### [What the task asks]
Copy everything in the listing below word for word, apart from any images.

### [Data extracts]
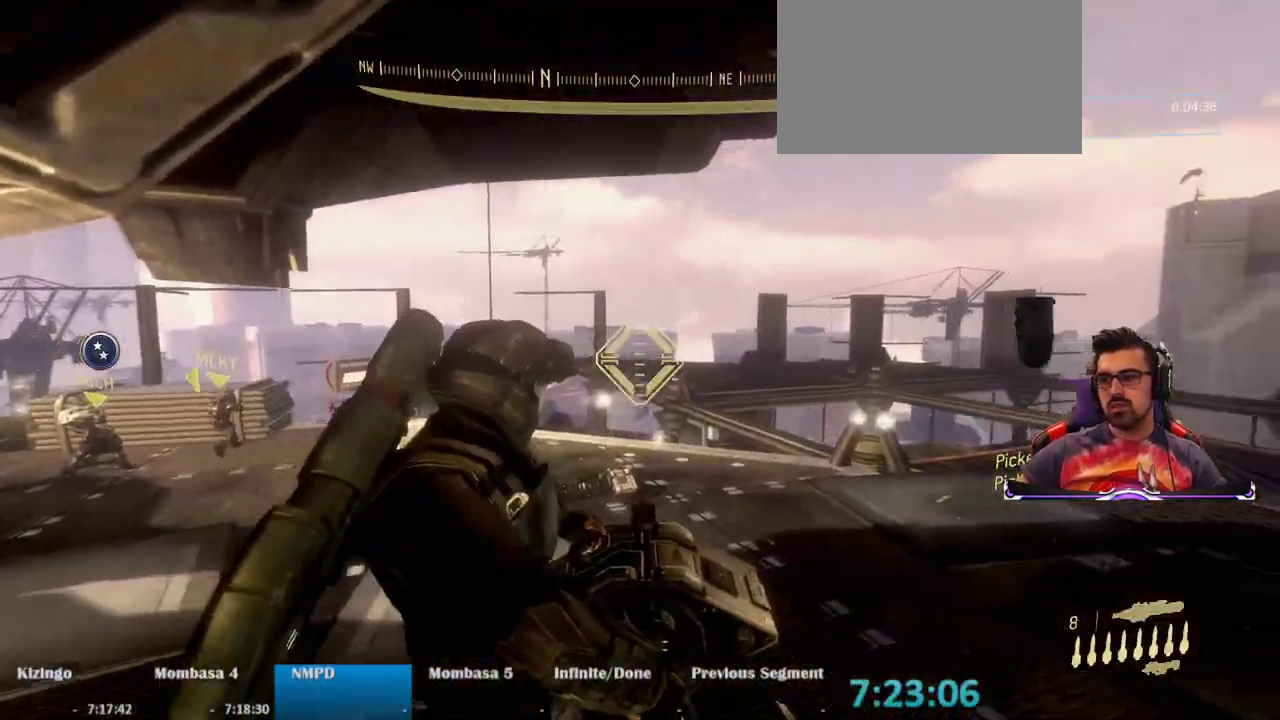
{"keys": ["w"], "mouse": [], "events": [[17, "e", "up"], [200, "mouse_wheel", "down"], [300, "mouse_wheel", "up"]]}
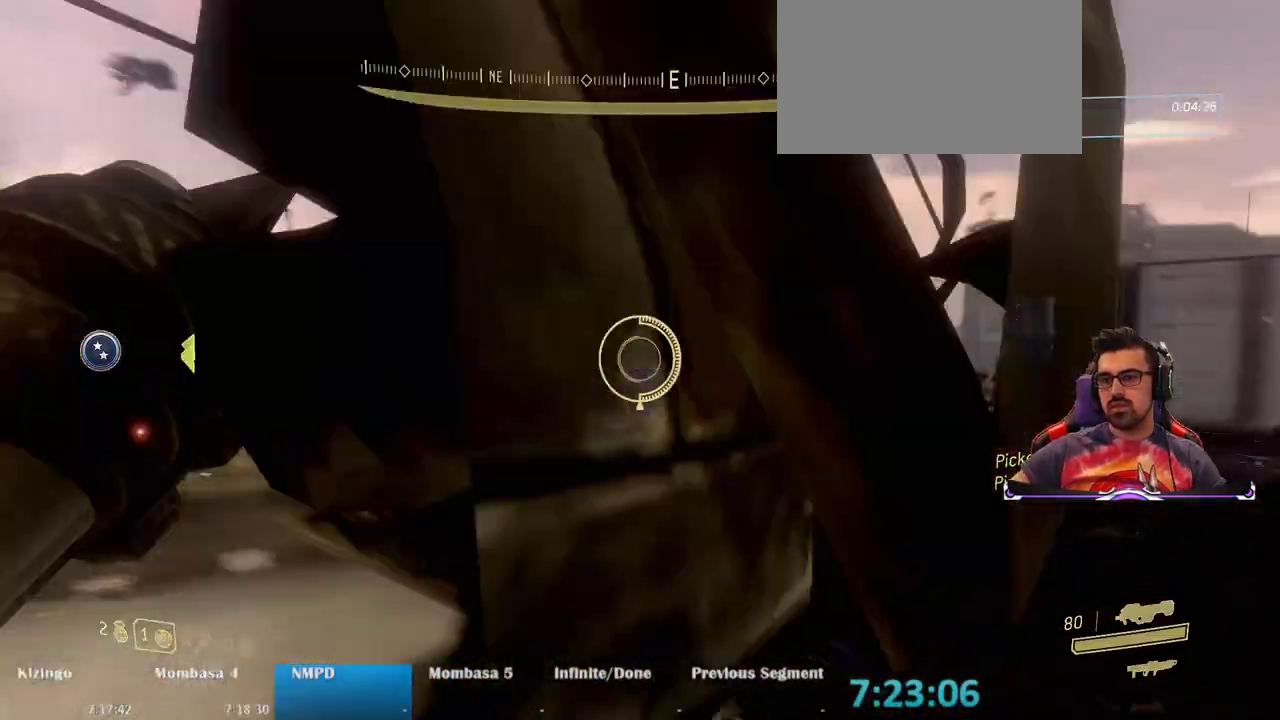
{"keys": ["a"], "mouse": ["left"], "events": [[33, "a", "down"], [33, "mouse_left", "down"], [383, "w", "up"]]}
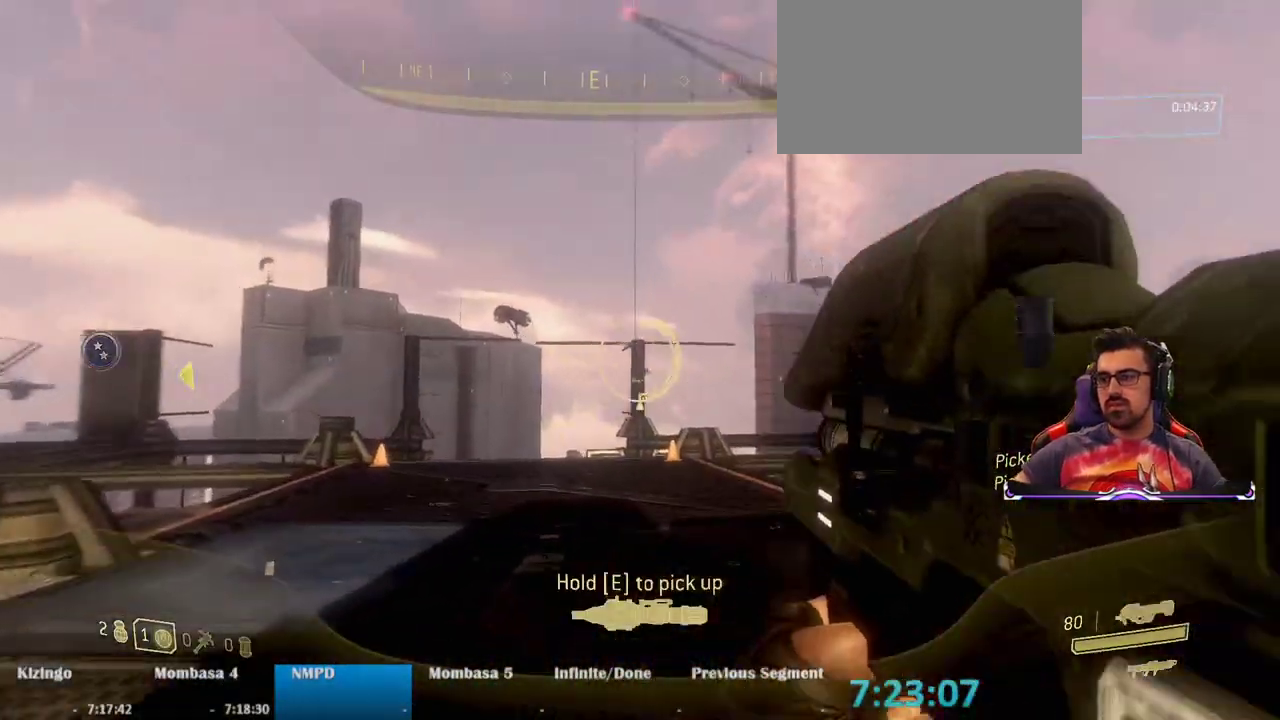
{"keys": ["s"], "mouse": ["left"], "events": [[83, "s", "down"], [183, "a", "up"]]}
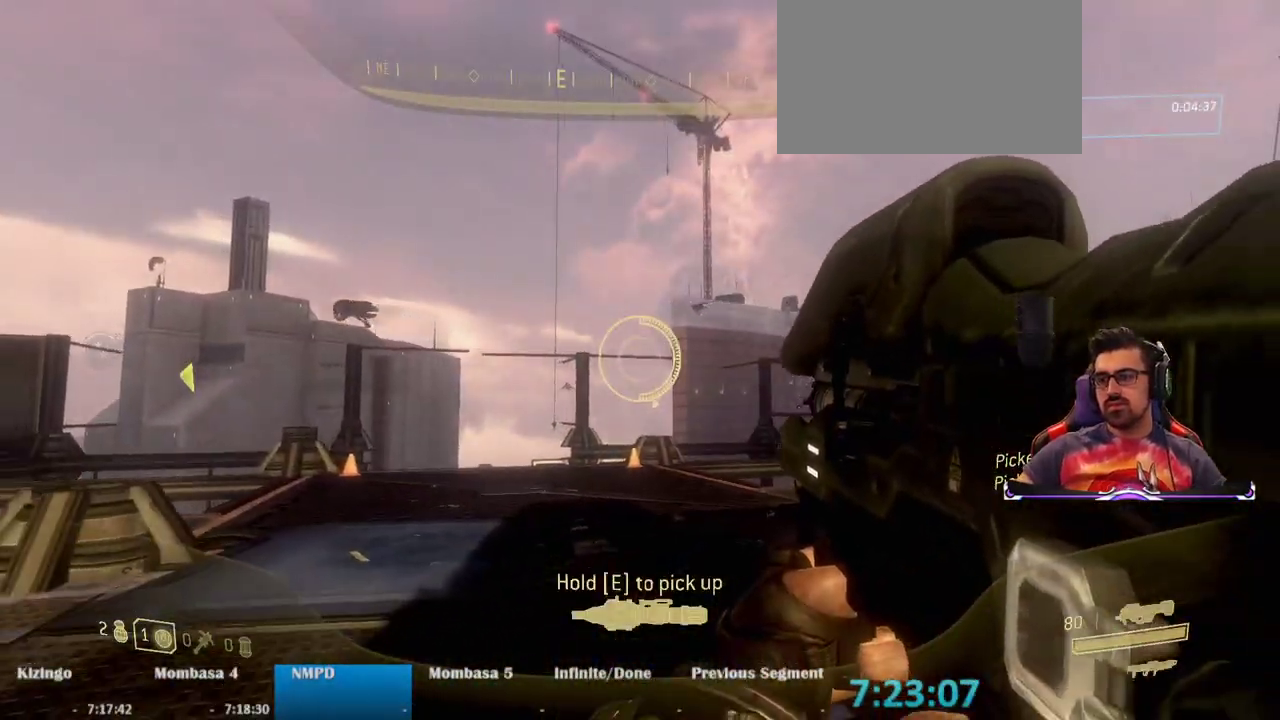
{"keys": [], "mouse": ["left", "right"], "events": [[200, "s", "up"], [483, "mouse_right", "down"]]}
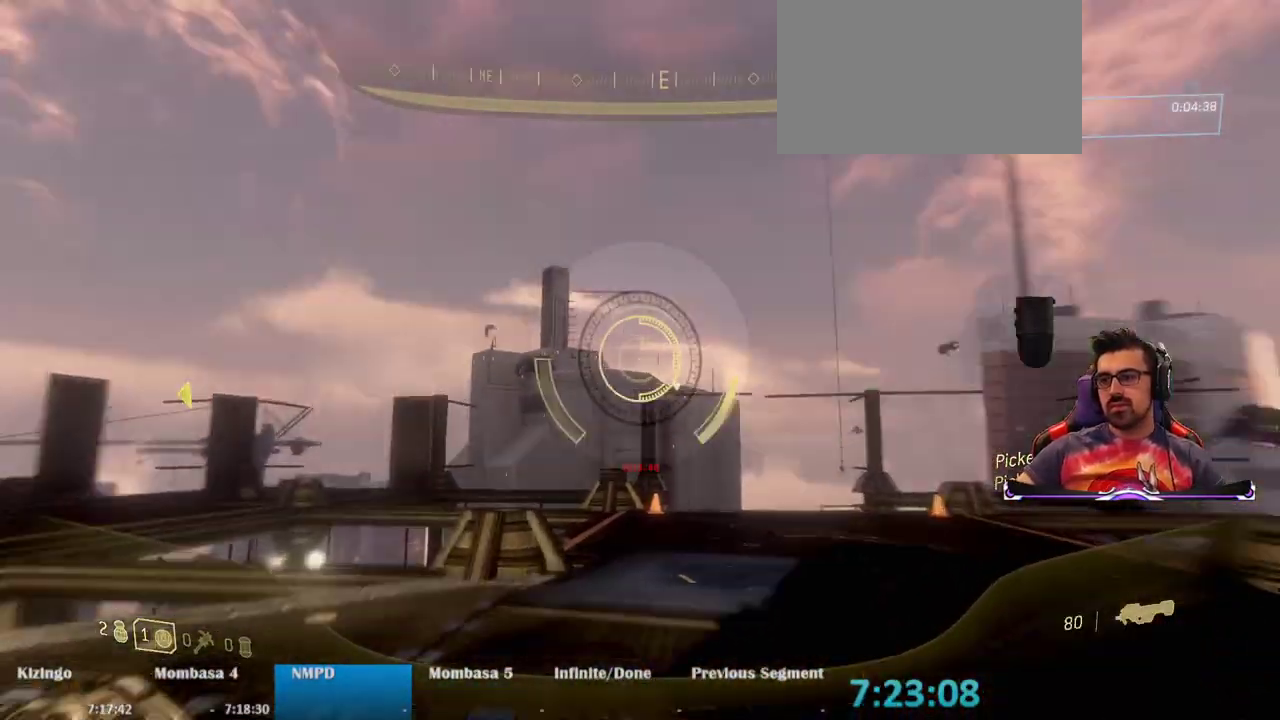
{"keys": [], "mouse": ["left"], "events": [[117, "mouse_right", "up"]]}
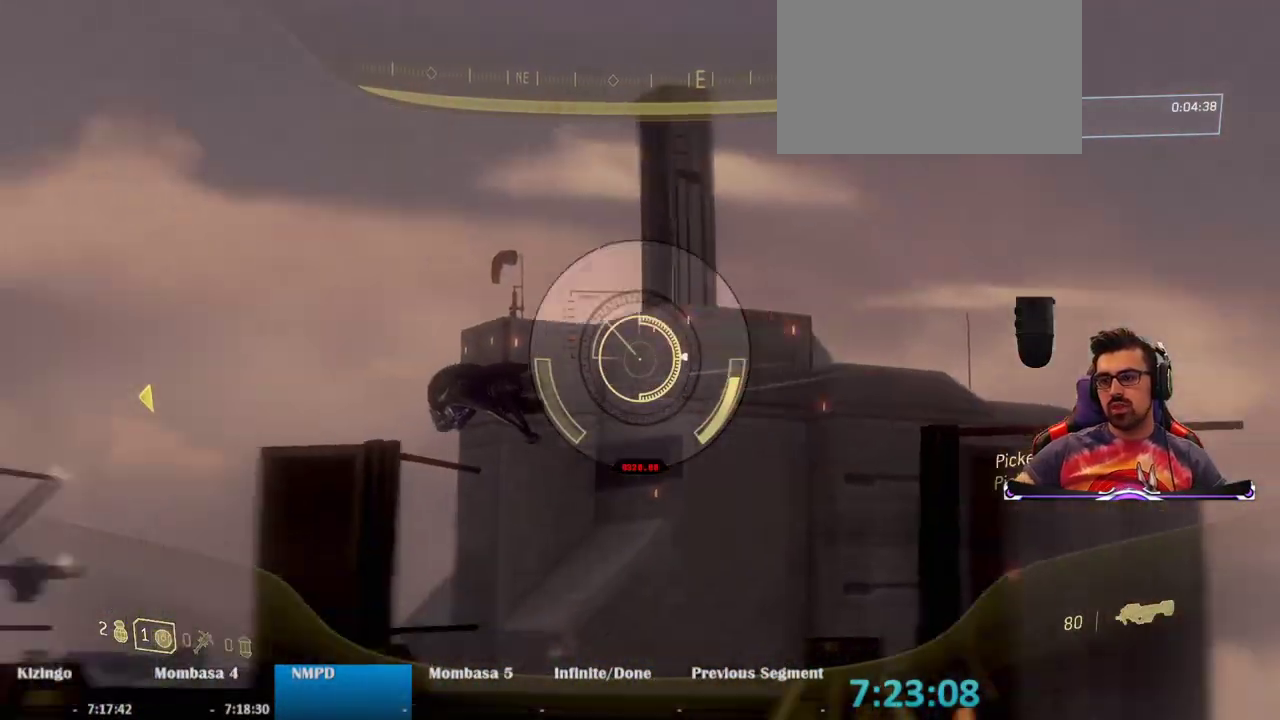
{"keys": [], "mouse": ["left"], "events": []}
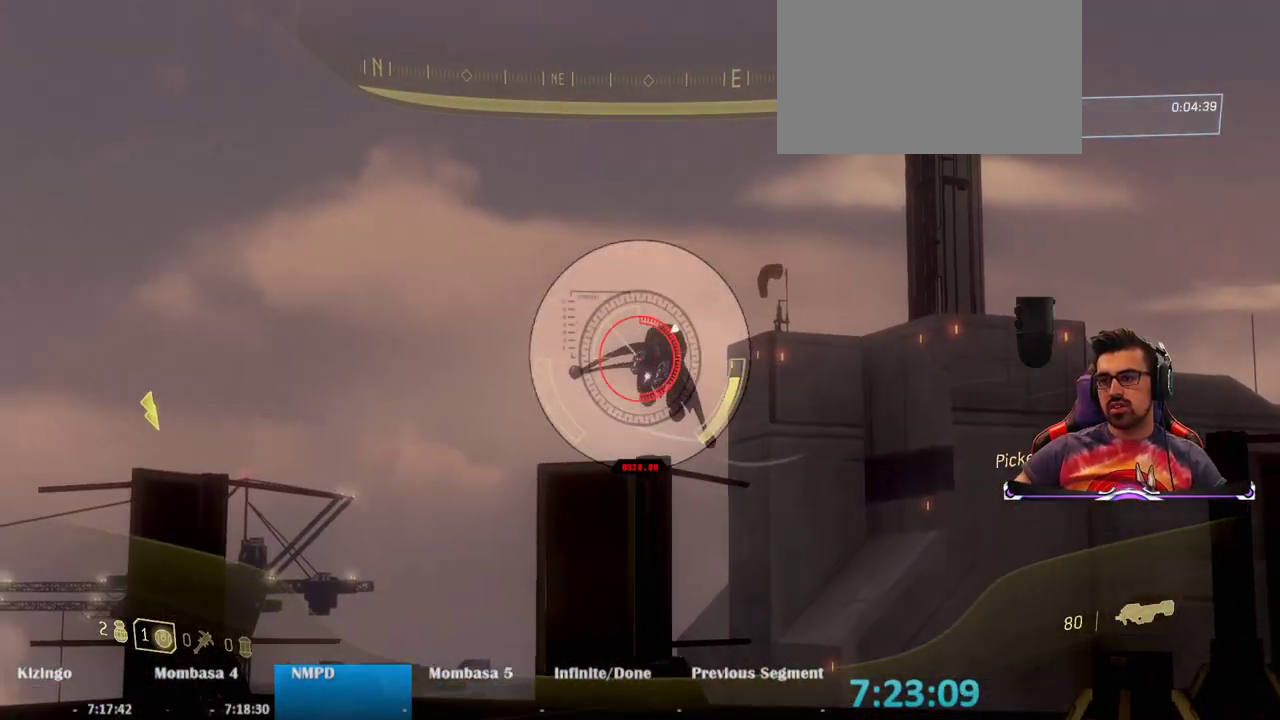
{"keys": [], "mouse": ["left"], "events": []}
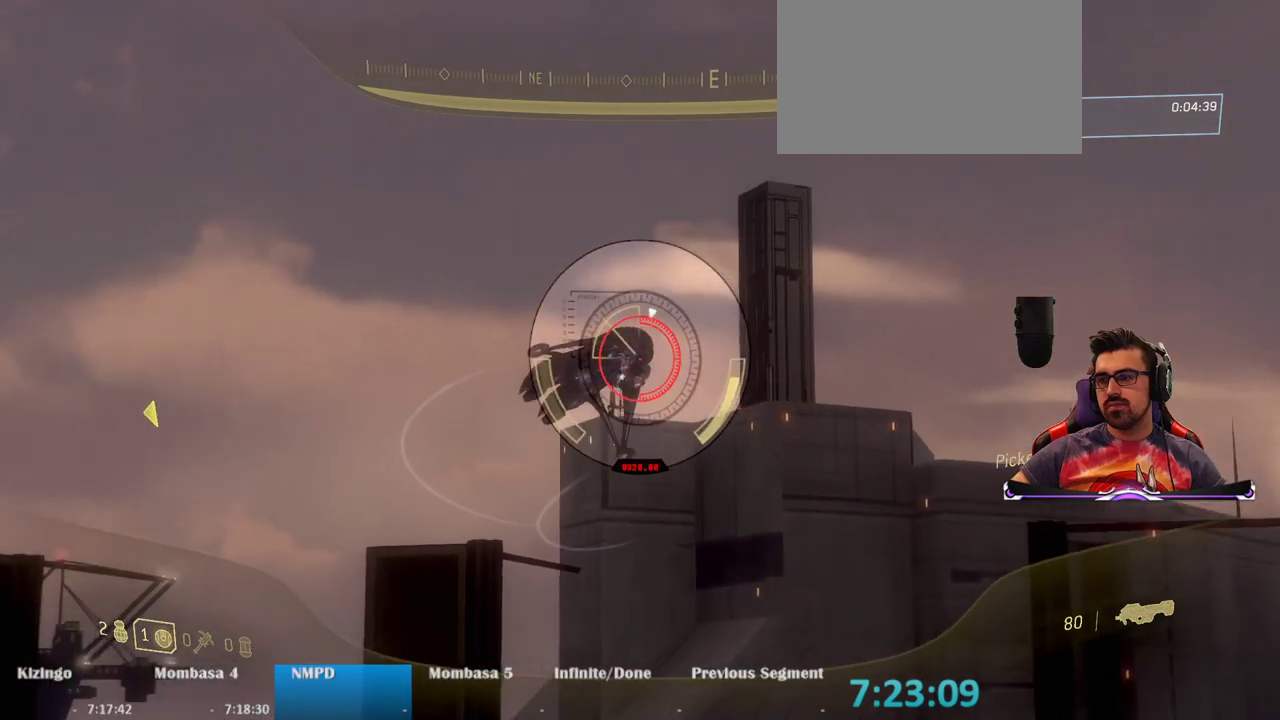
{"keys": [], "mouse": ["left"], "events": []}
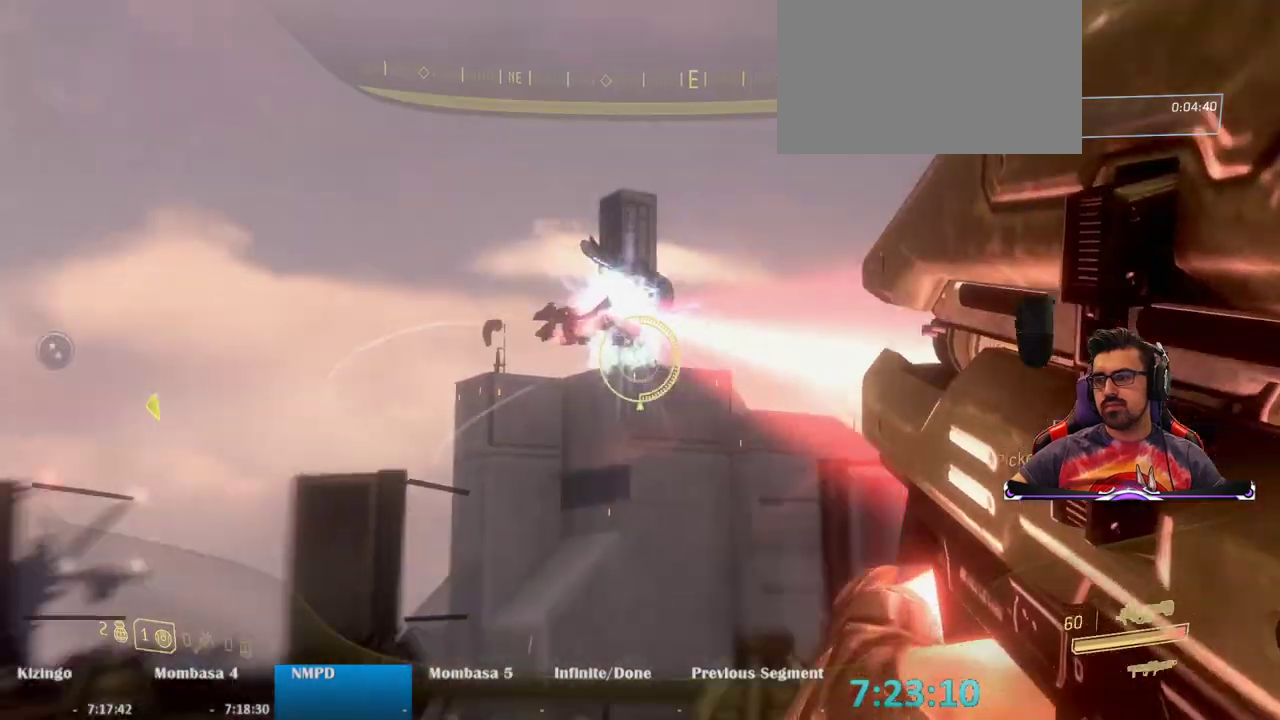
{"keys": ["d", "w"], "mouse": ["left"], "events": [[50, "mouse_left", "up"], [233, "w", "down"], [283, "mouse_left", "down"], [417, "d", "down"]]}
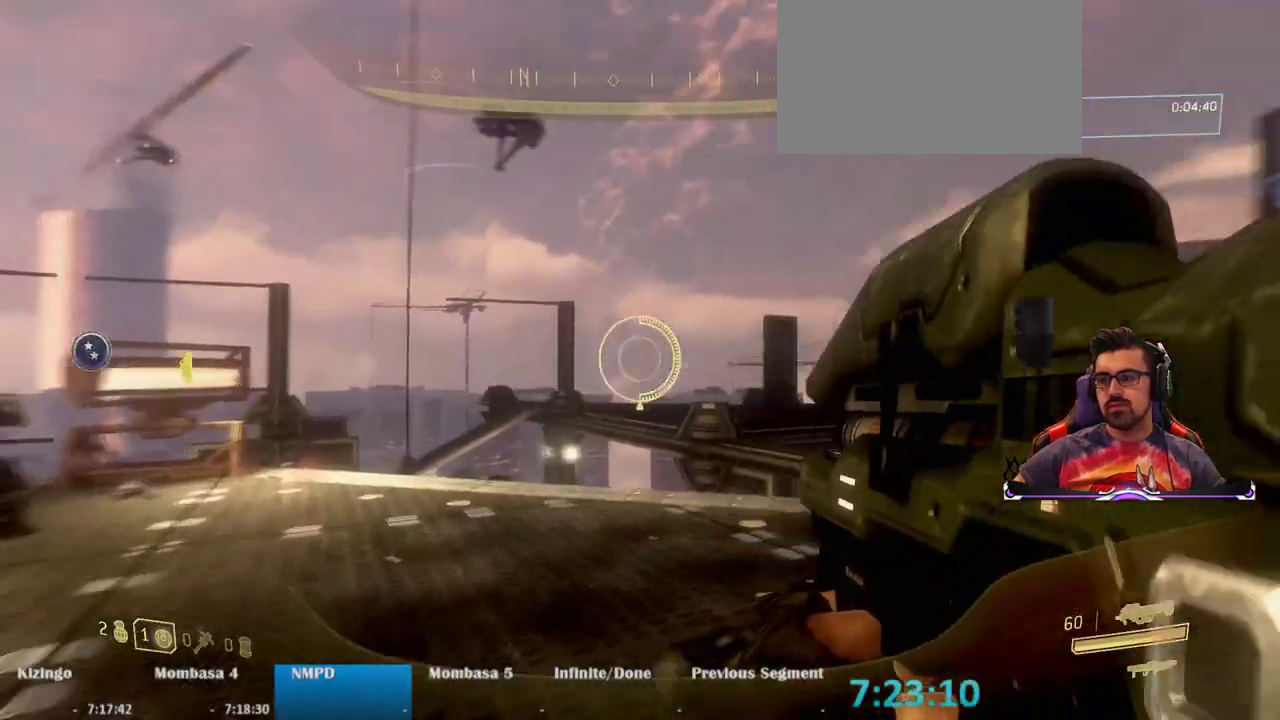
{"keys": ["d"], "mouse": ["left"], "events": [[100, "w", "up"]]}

### [Written answer]
{"keys": ["w"], "mouse": [], "events": [[17, "e", "up"], [200, "mouse_wheel", "down"], [300, "mouse_wheel", "up"]]}
{"keys": ["a"], "mouse": ["left"], "events": [[33, "a", "down"], [33, "mouse_left", "down"], [383, "w", "up"]]}
{"keys": ["s"], "mouse": ["left"], "events": [[83, "s", "down"], [183, "a", "up"]]}
{"keys": [], "mouse": ["left", "right"], "events": [[200, "s", "up"], [483, "mouse_right", "down"]]}
{"keys": [], "mouse": ["left"], "events": [[117, "mouse_right", "up"]]}
{"keys": [], "mouse": ["left"], "events": []}
{"keys": [], "mouse": ["left"], "events": []}
{"keys": [], "mouse": ["left"], "events": []}
{"keys": ["d", "w"], "mouse": ["left"], "events": [[50, "mouse_left", "up"], [233, "w", "down"], [283, "mouse_left", "down"], [417, "d", "down"]]}
{"keys": ["d"], "mouse": ["left"], "events": [[100, "w", "up"]]}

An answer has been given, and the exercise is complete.